(TEXT SHOWN)
Paul Ince, England's first ever black captain, believes that more needs to be done to get ethnic minorities in football management.

In the top four divisions of English football there are just two black managers: Chris Powell at Charlton Athletic and Ince himself at Notts County.

The former Liverpool and Manchester United midfielder doesn't believe there is a particular reason as to why black people shouldn't get into management and compares the current situation to that of when he was a player in the '80s, but feels it will only happen gradually.

He said: "I think it’s important, more so as a manager. I think going back to the '80s, there weren’t many black players.

"Now obviously the premier league is filled with them and they are very good players at that. I think the likes of Jonny Barnes and [Laurie] Cunningham, [Mark] Chamberlain, people like that I think they have inspired us as footballers.

"And now I think it’s important for me to do the same and Chris Powell, who just taken the job at Charlton to the job for other people like that.

"Andy Coles and the Rio Ferdinands and Sol Campbells people like that. I think in time it will happen. In the eighties there was hardly any black players but gradually there was more.

"When I went to Italy there were hardly any black players, but gradually there was more and more."

Nowadays in the Football League, teams are very much multicultural, with players of various ethnicities and faiths playing in the same team, and often this is reflected in the composition of the stands, but less so the dugout.

He continued: "Now it’s important we change that to managers. If Chris Powell is successful then hopefully that will entice more black players to go into football management."

The former Manchester United and Liverpool player seemed disappointed that the more well-known ex-players seem to opt for a role in the media, being a football pundit, or even commentators, whilst pointing out that these people could be using their experience to teach current players.

He said: "A lot of players go into punditry and these are great players who have learnt so much from managers and footballers they have played along side and to not to give that back to football would be sad."

Ince, the first Premier League's first black British manager, also went on to suggest that there is no reason why more people from ethnic minorities shouldn't get into management because he himself has shown it's possible to do it well, even if not all the time.

He concluded: "I’ve got my hands dirty, I’ve done it the hard way and I have shown I can get into the Premiership within three years as a manger.

"Yeah it didn’t work but I have gone back down again to League One and I’d be prepared to go up again."

(TASK INSTRUCTIONS)
(A) Shorten the paragraph in the article on black football managers that begins "The former Manchester United and Liverpool player seemed disappointed," keeping its main facts.
(B) Quote the article on black football managers word for word from "In the top four" to "us as footballers.".

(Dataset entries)
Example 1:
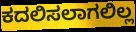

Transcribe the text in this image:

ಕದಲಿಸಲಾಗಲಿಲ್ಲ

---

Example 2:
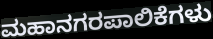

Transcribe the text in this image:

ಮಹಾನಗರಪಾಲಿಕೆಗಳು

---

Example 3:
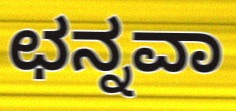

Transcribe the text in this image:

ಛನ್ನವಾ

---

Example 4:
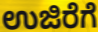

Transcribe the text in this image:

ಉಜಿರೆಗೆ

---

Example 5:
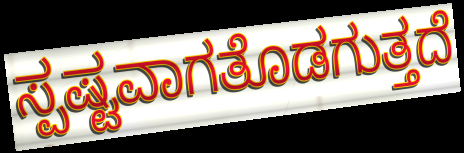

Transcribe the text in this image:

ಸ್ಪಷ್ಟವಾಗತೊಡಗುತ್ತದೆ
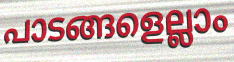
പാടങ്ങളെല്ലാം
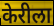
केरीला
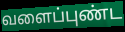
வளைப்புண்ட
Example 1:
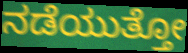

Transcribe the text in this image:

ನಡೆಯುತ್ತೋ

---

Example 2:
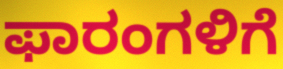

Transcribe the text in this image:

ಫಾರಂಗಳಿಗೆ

---

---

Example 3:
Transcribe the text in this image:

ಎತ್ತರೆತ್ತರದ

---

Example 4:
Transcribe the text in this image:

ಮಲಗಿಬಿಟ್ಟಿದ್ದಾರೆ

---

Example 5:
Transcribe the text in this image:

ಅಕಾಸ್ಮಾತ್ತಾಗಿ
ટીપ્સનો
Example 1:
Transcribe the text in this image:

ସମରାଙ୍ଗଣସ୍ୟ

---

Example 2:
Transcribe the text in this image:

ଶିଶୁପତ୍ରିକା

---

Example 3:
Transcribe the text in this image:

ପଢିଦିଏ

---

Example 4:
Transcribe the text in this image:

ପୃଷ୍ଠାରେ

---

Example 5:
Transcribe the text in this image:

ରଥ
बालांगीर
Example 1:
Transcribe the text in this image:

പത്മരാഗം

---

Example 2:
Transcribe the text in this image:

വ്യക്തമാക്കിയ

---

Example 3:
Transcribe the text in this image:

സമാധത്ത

(TASK-BY-TASK RESULTS)
(A) Ince seemed disappointed that well-known ex-players often choose media work as pundits or commentators. He pointed out that they could instead use their experience to teach current players.

(B)
In the top four divisions of English football there are just two black managers: Chris Powell at Charlton Athletic and Ince himself at Notts County.

The former Liverpool and Manchester United midfielder doesn't believe there is a particular reason as to why black people shouldn't get into management and compares the current situation to that of when he was a player in the '80s, but feels it will only happen gradually.

He said: "I think it’s important, more so as a manager. I think going back to the '80s, there weren’t many black players.

"Now obviously the premier league is filled with them and they are very good players at that. I think the likes of Jonny Barnes and [Laurie] Cunningham, [Mark] Chamberlain, people like that I think they have inspired us as footballers.